O que me ocorre sobre essa questão, a princípio, é a diferença do comprometimento em relação à transferência. No meu caso, acho que ela se dá na sessão da peça e ali se encerra. Tenho recebido muitos comentários de pessoas que vão à peça e dizem que passam dias pensando nos temas. Acredito que estes temas fiquem depois descolados da minha imagem de ator. Talvez em alguma medida o ator seja mais mártir do que um psicanalista no setting e o psicanalista muito mais corajoso de sustentar em sua imagem, no mesmo horário e local, por tanto tempo algo, para aí sim se deslocar. Ao meu ver, são primos irmãos.
Revista: A “terapia” escolhida para o diabo na sua peça é a Psicanálise. Por que? Qual sua história com a Psicanálise? Você já fez ou faz análise?
A terapia escolhida para ele na peça vem de minha vida pessoal e de uma escolha de narrativa. Me percebi, enquanto escrevia o texto, em um momento peculiar de muitas possibilidades de técnicas terapêuticas, com pouca ou nenhuma profundidade. E no meu trajeto pessoal, sempre fiz análise e nela via e continuo vendo o quão difícil e ao mesmo tempo aliviante é o divã.
A escolha na Psicanálise não ataca nenhuma outra terapia específica, mas levanta a questão de quais outras te levam até você de verdade, sem performance.
Como a peça vai ganhando contornos a cada apresentação e minha vida segue, tenho me interessado bastante também pela ideia de que se o eu é uma construção capaz de se analisar, quem é esta entidade que analisa?
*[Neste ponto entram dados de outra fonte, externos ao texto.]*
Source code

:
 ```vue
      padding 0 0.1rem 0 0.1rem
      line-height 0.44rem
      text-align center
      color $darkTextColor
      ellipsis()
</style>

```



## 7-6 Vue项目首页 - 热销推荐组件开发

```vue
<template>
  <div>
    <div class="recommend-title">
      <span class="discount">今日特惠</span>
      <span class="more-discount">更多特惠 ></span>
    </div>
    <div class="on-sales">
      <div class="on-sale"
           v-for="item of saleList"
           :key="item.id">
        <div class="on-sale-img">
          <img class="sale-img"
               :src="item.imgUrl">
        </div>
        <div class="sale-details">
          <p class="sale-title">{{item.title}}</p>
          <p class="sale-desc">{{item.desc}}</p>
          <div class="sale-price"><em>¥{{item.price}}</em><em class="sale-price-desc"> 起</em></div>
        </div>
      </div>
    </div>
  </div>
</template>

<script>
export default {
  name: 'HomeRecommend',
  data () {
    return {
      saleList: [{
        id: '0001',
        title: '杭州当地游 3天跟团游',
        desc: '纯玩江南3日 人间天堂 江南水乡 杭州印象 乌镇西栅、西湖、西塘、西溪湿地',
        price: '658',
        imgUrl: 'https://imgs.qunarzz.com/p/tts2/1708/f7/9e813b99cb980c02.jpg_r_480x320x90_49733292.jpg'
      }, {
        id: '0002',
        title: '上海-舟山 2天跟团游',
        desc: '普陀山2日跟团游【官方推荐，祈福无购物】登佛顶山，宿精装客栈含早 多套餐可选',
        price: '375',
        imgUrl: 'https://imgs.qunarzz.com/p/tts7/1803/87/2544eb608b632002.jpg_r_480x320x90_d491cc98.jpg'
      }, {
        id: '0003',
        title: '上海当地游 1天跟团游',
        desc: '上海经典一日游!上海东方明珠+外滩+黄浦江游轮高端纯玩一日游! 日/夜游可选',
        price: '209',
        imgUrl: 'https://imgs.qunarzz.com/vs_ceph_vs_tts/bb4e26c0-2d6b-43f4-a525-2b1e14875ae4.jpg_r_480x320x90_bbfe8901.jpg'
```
Coloquei no texto. E tenho meditado muito sobre.
Revista: Podemos dizer que sua análise te levou a fazer essa peça? E o que da sua peça, levou para sua própria análise?
Sem dúvida, minha trajetória em análise me levou a fazer a peça. Uma estrada de mão dupla. Tanto com as questões pessoais como com as questões e perguntas sobre o mundo. Inclusive, levei para análise o que é ser ator, criativo e operante no mundo atual. Rápido, conectado e repetitivo. Acho que a resposta é o percurso.